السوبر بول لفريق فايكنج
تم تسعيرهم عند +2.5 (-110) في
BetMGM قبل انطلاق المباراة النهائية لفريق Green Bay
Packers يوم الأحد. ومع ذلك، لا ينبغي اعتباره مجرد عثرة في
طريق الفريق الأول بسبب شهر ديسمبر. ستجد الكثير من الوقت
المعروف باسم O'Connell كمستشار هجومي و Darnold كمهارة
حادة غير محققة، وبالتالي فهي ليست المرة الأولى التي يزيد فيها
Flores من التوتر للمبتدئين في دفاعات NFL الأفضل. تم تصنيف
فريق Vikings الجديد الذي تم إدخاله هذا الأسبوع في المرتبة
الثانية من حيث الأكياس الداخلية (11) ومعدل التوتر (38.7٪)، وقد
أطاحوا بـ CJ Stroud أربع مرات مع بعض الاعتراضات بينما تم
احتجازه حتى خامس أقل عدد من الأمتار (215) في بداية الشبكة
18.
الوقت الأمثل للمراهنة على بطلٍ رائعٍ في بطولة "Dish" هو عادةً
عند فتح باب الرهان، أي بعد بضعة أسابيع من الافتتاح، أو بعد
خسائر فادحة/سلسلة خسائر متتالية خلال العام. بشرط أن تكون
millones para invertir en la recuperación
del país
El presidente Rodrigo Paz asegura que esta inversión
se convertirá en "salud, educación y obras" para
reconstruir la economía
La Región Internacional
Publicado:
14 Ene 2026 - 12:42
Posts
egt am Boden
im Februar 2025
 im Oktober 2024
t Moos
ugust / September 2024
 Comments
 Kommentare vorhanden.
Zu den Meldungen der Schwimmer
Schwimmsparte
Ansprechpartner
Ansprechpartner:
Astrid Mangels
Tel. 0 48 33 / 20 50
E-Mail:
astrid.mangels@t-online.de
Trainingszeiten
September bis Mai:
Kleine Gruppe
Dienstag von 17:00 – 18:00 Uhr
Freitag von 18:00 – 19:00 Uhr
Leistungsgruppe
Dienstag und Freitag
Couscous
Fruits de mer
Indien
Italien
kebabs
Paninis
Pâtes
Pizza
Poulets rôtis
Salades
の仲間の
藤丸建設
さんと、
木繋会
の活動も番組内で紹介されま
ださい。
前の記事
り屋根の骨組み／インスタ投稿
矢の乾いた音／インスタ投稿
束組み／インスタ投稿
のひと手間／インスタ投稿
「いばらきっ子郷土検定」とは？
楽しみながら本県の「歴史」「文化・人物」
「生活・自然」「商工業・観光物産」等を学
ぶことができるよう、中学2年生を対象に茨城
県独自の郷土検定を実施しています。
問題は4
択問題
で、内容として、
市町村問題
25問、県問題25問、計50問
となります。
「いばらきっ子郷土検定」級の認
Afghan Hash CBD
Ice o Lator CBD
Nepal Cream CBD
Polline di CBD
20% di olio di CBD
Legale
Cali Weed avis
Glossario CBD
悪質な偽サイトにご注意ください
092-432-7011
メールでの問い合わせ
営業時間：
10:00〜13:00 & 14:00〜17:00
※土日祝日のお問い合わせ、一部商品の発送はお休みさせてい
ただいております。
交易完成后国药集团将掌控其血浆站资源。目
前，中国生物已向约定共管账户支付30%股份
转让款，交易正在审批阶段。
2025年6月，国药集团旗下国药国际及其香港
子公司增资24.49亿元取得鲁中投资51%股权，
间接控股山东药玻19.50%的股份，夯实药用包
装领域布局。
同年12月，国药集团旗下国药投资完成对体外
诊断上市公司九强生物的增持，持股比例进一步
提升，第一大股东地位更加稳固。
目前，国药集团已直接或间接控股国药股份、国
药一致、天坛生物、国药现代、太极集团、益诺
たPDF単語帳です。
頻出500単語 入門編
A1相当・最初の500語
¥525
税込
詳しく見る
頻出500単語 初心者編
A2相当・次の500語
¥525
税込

> [EXERCISE DETAILS]
All lines with the string "الوقت" must be copied from the data.

> [EXPECTED ANSWER]
طريق الفريق الأول بسبب شهر ديسمبر. ستجد الكثير من الوقت
الوقت الأمثل للمراهنة على بطلٍ رائعٍ في بطولة "Dish" هو عادةً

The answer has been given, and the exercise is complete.